The villagers traditionally raised their own crops, but the dearth of rain had driven many of them into brigandage. Now murderers and highwaymen haunted the roads. Chaac, our Rain God, had blessed us with few of his tears, causing crops to fail and many of our people to go hungry.
“They say that Chaac is angry at the king,” a guard told me.
The king’s most sacred duty was to fulfill the gods’ wants, needs, and desires, the most critical of which would always be human blood. Blood gave the Sun God the necessary strength to quit his cave at dawn and cross the sky. Granting Chaac the moisture he required for his rain of tears, blood also fueled the Maize God’s struggle to shove the corn stalks up from the ground.
Our people called it the blood covenant—we gave blood to the gods, and they yielded life’s necessities.
“The king has not given the gods enough blood,” the guard said.

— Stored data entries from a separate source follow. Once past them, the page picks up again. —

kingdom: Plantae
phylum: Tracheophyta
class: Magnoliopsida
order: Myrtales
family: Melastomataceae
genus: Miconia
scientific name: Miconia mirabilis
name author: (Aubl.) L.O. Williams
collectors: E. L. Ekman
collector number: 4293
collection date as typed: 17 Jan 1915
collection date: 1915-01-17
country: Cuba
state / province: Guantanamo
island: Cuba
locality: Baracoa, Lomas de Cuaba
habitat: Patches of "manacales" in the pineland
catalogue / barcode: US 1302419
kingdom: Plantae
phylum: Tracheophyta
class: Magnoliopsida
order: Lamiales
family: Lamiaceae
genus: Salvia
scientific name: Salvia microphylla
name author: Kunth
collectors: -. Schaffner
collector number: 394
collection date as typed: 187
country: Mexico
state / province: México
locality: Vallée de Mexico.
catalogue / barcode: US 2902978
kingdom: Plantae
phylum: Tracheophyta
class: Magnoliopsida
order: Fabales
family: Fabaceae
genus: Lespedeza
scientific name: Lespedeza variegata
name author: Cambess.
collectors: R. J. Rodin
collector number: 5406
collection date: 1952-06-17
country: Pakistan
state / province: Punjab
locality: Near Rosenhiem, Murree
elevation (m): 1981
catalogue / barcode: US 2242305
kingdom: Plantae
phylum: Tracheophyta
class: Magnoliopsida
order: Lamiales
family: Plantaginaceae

When criminals’, cowards’, and other miscreants’ blood failed to satisfy the gods, another source was available: the Flower Wars.
A Flower War was fought not for territory or riches, but for prisoners, each army fighting not to the death, but for hostages with whom the warriors could return to their land and sacrifice on their temple summits, their blood requiting the gods’ indispensable gifts. These tame wars did not tip a region’s balance of power or subject a king to mortal peril.
The blood pleased the gods, so it worked out well for all concerned.
Except for those who had their hearts ripped out on the sacrificial block.
6
En route to Mayapán, a messenger brought Lord Janaab a codex—a book of bound amyl paper.